JC: They’re going to have to. I’m not picking on them; they’re doing a great job providing fantastic environments in which to retail. They’re probably as good in Australia as anywhere in the world because you have everything: supermarkets, department stores, discount department stores. In the US, you only have department stores and specialty retailers.

But this is a global phenomenon; it’s the same in the US and UK. I don’t think even they [shopping centre owners] saw the drop-off coming. But as they change into community centres, as they increase dining, or wellness centres or dental shops, is that going to help a fashion retailer like me? In my view, no. And therefore the rental for the fashion industry has to have an adjustment.

IRW: Does the current slowdown feel like an unprecedented low point, or is it something that happens every couple of years that you get through?

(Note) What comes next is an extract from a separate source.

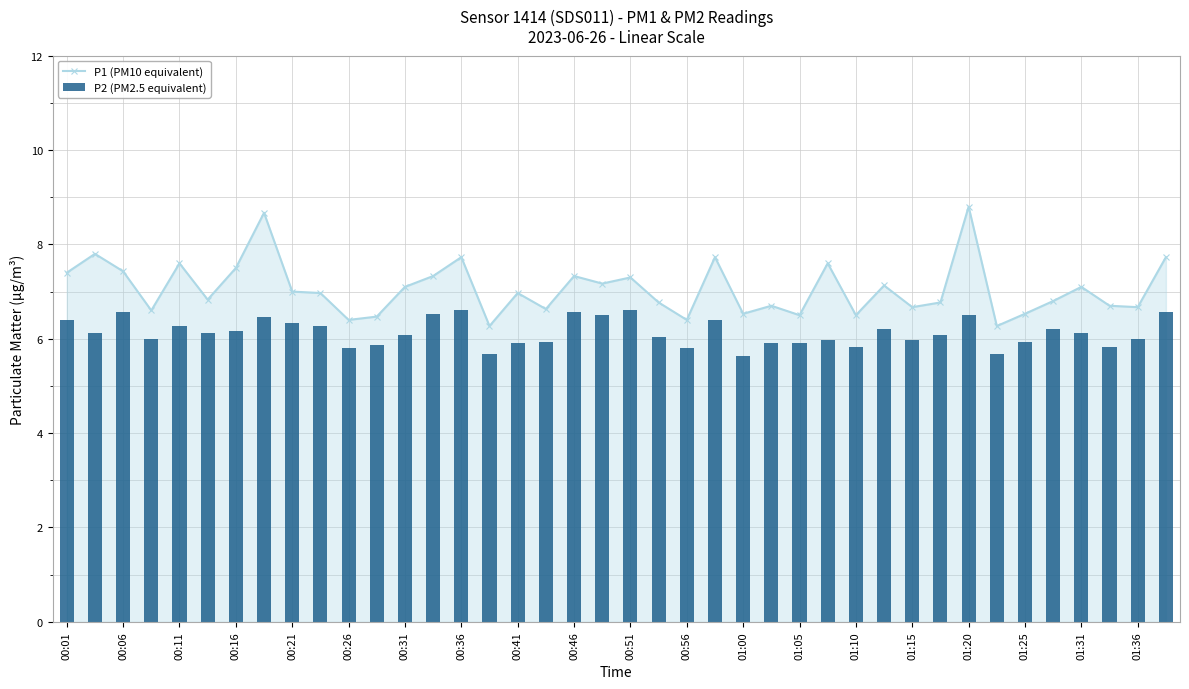

Which series has the largest range (max minus min)?

P1 (PM10 equivalent)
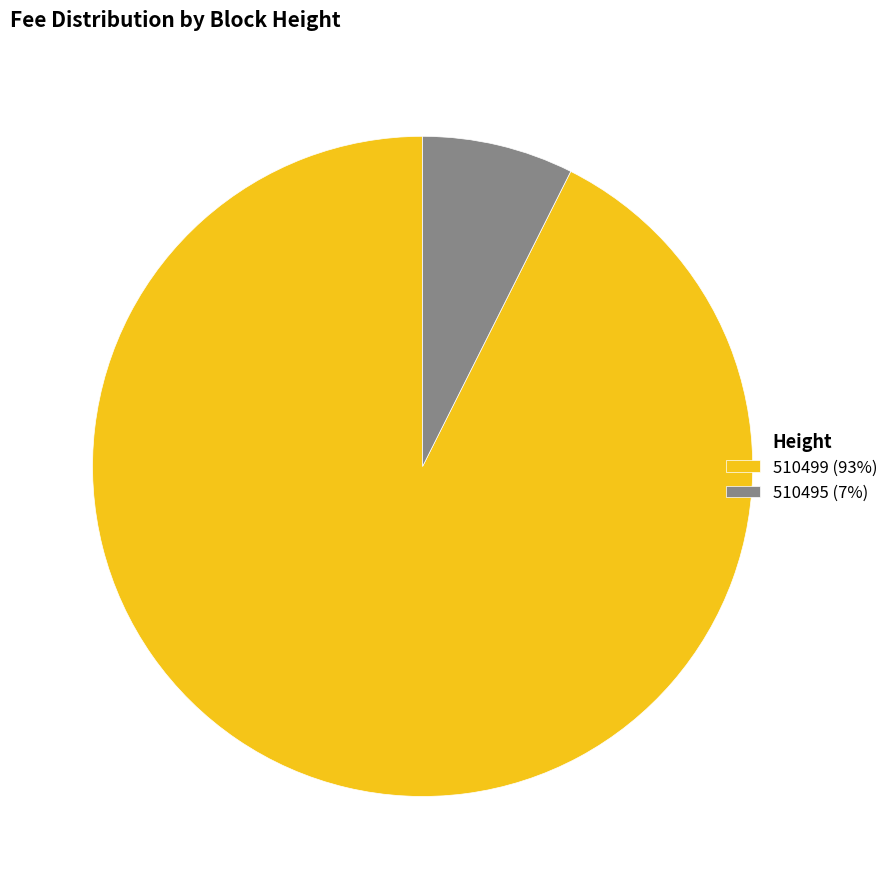

Combined, do 510495 and 510499 account for over 50%?

Yes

JC: We had a tough 2014, and I don’t think it’s as bad as 2014 was, and we had a good couple of years after that, but the feeling is different. As I said before, I think we’re in a renaissance, not an apocalypse, but a lot of things are going to have to change. Rents will have to come down. You’ll have to find the best way to market and advertise yourself.

Shopping centres aren’t going to die, but we’re in the middle of a shift. And the good retailers are going to have to figure out how to adapt, and that means getting your rent right. You’re not going to be able to afford being in every centre like you used to be, and that means being in the right centre with the right store and the right rent. I think there will be a lot of that going on.

IRW: What else is a priority for you in 2019?

JC: I think those things I mentioned – growing online, collaborating with other retailers and making sure occupancy is something you can afford because you won’t have the fat to carry it off – are the key things.

IRW: Have there been any changes on the supply side of the business that would make it harder or easier for you maintain margin, as you consider collaborating with other retailers?

JC: If you talk about factories that are making shoes for the world, sales in the UK are clearly down. America is up a bit, but I think there’s a lot of nervousness everywhere in the world. All the factories we deal with are feeling those pressures. If someone’s got 11 factories in China, they’re looking to go to nine to keep them competitive on price. I’d like them to keep 11 and be more negotiable on price! Of course, China is also getting dearer.

IRW: I understand you got your start in retail selling shoes at David Jones. What are your thoughts on the competitiveness of department stores today?

JC: Clearly it’s shrinking. I think 10 years ago, department stores used to be around 40 per cent of the sales of shopping centres. I think it’s closer to 30 per cent today, so it’s been an enormous change.

I think they’ve got an enormous opportunity, but in my experience, their websites are clunkier and harder to shop on than Amazon. And if I want to go into a store, I walk into the ground floor and get the atomiser invasion and see staff everywhere and think this is fantastic… But then I go to the department I want to go to and there’s no one there, or it’s a concession area and they say I work for X brand, I can’t help you. Or I do buy something, and it takes 10 minutes for the transaction to go through.

They’ve got a lot to get right. It’s easy to say, but harder to do. I think they’ll get smaller and more efficient, but it’s taking them a long time to do.

IRW: Do you think anything has changed from the time when you were an employee? Do you think there was more investment in training in the past?

JC: I think the specialties have just gotten so much better over the years. Department stores are fighting against them, but they don’t have the expertise. Not that they play in our part of the footwear industry, but years ago, Myer used to have the bargain basement and have budget footwear in that area. But we’re so focused on it.

All those specialty shops that line the malls are good operators and they’ve taken that business away from the department stores. There’s still room for a one-stop shop, but you can’t have a David Jones everywhere, because not every suburb can handle an upmarket range. That leaves an opportunity for Myer, but they’ve got to concentrate on what they do the best in.